What Will The Implementation Of The New Labour Codes Mean For Companies?

Posted On - 5 June, 2024 • By - King Stubb & Kasiva

As the New Labour Codes is expected to be implemented by the new Indian government once it is formed, we bring you the key implications of the New Labour Codes.

Consolidation of labour and employment laws:

As per a press release of the central government, around 100 state and 40 central laws are currently regulating various aspects of labour in India. With the objective of simplifying compliance and modernizing or updating the labour regulations to meet present-day requirements, the Indian government has enacted four Labour Codes.

New Labour Codes:

The New Labour Codes (mentioned below) will replace 29 central labour and employment laws.

MATERIAL PROVIDED:

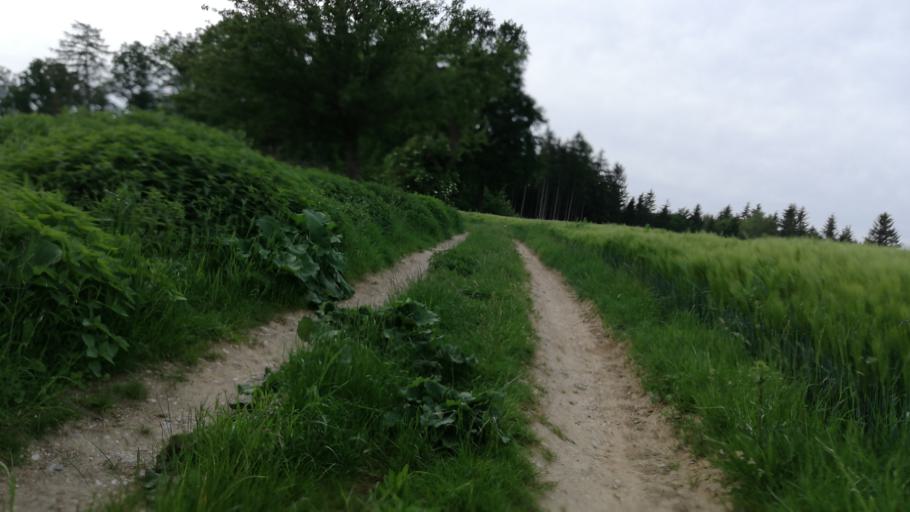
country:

CHALLENGE A: According to the article on India's new Labour Codes, how many central labour and employment laws will the codes replace?
CHALLENGE B: In the article on India's new Labour Codes, repeat everything from "Posted On - 5" down to "four Labour Codes.".
CHALLENGE C: Go on with the article on India's new Labour Codes from the point where it stops.

TASK ANSWER A: 29

TASK ANSWER B:
Posted On - 5 June, 2024 • By - King Stubb & Kasiva

As the New Labour Codes is expected to be implemented by the new Indian government once it is formed, we bring you the key implications of the New Labour Codes.

Consolidation of labour and employment laws:

As per a press release of the central government, around 100 state and 40 central laws are currently regulating various aspects of labour in India. With the objective of simplifying compliance and modernizing or updating the labour regulations to meet present-day requirements, the Indian government has enacted four Labour Codes.

TASK ANSWER C:
  • Code on Wages, 2019
  • Code on Social Security, 2020
  • Occupational Safety, Health, and Working Conditions Code, 2020
  • Industrial Relations Code, 2020

The major laws that are not subsumed under the New Labour Codes are:

  • The Sexual Harassment of Women at Workplace (Prevention, Prohibition, and Redressal) Act, 2013
  • Apprentices Act, 1961
  • State-specific Shops and Establishments Acts
  • Child and Adolescent Labour (Prohibition and Regulation) Act 1986

Code on Wages, 2019: Salient Features

  • It consolidates the Payment of Wages Act, 1936, the Minimum Wage Act, 1948, the Payment of Bonus Act, 1965, and the Equal Remuneration Act, 1976.
  • It applies to all “establishments” and “employees”.
  • Unified definition of “wages” is provided. Employers are prohibited from paying less than the minimum wage. National floor wage to be set by central government, and the revision of floor and minimum wages will be undertaken at intervals not exceeding 5 years.
  • The employer shall pay or cause to be paid wages to the employees, engaged on a monthly basis, before the expiry of the 7th day of the succeeding month. Where an employee has been removed or dismissed from service, or retrenched or has resigned from service, or became unemployed due to the closure of the establishment, the wages payable to him shall be paid within 2 working days of his removal, dismissal, retrenchment or resignation.
  • The monthly basic compensation of an employee must be at least 50% of the monthly payment.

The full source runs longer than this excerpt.